Instructions for the task: Task for the records below: repeat the line containing "La empatía es" and every line after it, exactly and with nothing else, but leave out the pictures.

Data records:

+++

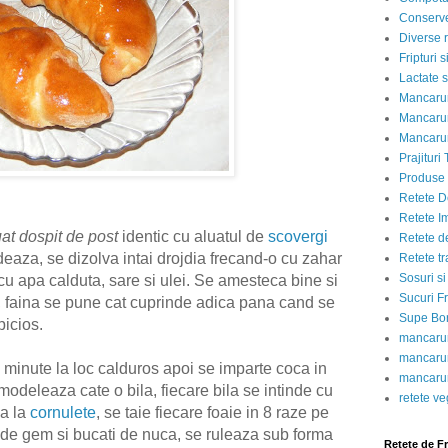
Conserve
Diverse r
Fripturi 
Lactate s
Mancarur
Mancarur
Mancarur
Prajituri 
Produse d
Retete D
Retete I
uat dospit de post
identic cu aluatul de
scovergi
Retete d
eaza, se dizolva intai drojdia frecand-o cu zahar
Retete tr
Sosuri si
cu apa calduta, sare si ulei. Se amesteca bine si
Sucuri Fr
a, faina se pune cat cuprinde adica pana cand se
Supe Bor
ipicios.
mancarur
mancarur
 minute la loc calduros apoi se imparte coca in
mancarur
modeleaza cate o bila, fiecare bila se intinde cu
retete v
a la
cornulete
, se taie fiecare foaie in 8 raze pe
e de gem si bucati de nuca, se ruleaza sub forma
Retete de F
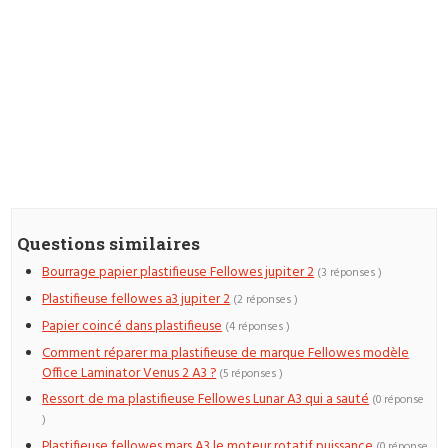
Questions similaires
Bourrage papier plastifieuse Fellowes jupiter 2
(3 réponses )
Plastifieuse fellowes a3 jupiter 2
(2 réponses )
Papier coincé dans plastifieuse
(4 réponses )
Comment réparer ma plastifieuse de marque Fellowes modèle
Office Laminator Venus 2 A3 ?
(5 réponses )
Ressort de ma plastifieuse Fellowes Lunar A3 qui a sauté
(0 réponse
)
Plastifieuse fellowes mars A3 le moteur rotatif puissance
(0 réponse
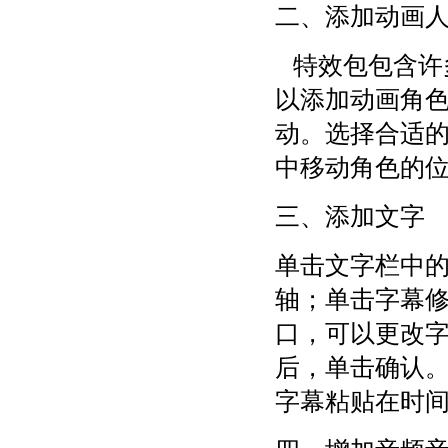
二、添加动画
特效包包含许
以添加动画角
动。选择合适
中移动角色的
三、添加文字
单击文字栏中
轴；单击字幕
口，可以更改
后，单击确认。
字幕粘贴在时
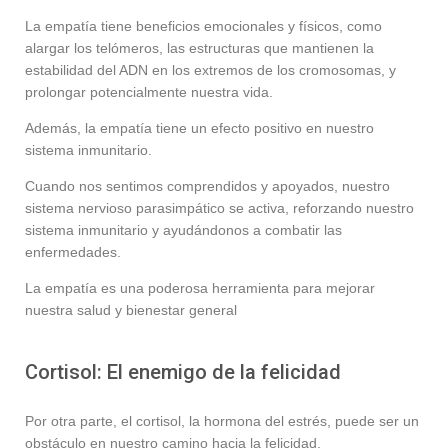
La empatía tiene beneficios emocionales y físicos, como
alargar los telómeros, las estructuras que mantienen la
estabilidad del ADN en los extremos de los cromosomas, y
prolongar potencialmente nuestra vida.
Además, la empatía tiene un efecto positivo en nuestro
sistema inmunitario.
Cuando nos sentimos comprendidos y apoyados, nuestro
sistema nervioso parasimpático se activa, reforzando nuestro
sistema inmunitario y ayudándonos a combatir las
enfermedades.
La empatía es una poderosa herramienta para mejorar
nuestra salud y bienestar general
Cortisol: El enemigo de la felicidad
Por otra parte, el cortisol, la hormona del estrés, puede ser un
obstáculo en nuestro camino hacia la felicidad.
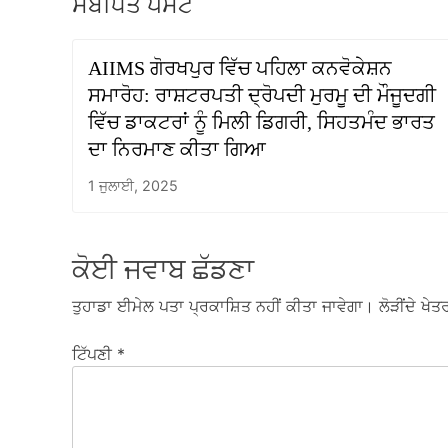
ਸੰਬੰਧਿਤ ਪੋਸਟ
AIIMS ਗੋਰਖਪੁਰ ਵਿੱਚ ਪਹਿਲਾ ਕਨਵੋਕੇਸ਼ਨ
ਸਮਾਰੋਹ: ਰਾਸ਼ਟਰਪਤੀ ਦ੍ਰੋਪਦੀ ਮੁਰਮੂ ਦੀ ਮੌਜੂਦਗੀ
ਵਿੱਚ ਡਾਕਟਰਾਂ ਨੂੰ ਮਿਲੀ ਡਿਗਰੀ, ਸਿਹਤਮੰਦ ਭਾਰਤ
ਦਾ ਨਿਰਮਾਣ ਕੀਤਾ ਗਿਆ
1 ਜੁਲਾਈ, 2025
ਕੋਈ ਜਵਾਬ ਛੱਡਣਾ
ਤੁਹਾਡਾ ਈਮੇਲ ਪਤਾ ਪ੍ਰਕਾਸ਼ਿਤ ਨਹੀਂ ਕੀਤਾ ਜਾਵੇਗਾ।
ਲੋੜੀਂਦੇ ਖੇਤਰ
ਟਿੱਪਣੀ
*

+++

Task output:
La empatía es una poderosa herramienta para mejorar
nuestra salud y bienestar general
Cortisol: El enemigo de la felicidad
Por otra parte, el cortisol, la hormona del estrés, puede ser un
obstáculo en nuestro camino hacia la felicidad.
ਸੰਬੰਧਿਤ ਪੋਸਟ
AIIMS ਗੋਰਖਪੁਰ ਵਿੱਚ ਪਹਿਲਾ ਕਨਵੋਕੇਸ਼ਨ
ਸਮਾਰੋਹ: ਰਾਸ਼ਟਰਪਤੀ ਦ੍ਰੋਪਦੀ ਮੁਰਮੂ ਦੀ ਮੌਜੂਦਗੀ
ਵਿੱਚ ਡਾਕਟਰਾਂ ਨੂੰ ਮਿਲੀ ਡਿਗਰੀ, ਸਿਹਤਮੰਦ ਭਾਰਤ
ਦਾ ਨਿਰਮਾਣ ਕੀਤਾ ਗਿਆ
1 ਜੁਲਾਈ, 2025
ਕੋਈ ਜਵਾਬ ਛੱਡਣਾ
ਤੁਹਾਡਾ ਈਮੇਲ ਪਤਾ ਪ੍ਰਕਾਸ਼ਿਤ ਨਹੀਂ ਕੀਤਾ ਜਾਵੇਗਾ।
ਲੋੜੀਂਦੇ ਖੇਤਰ
ਟਿੱਪਣੀ
*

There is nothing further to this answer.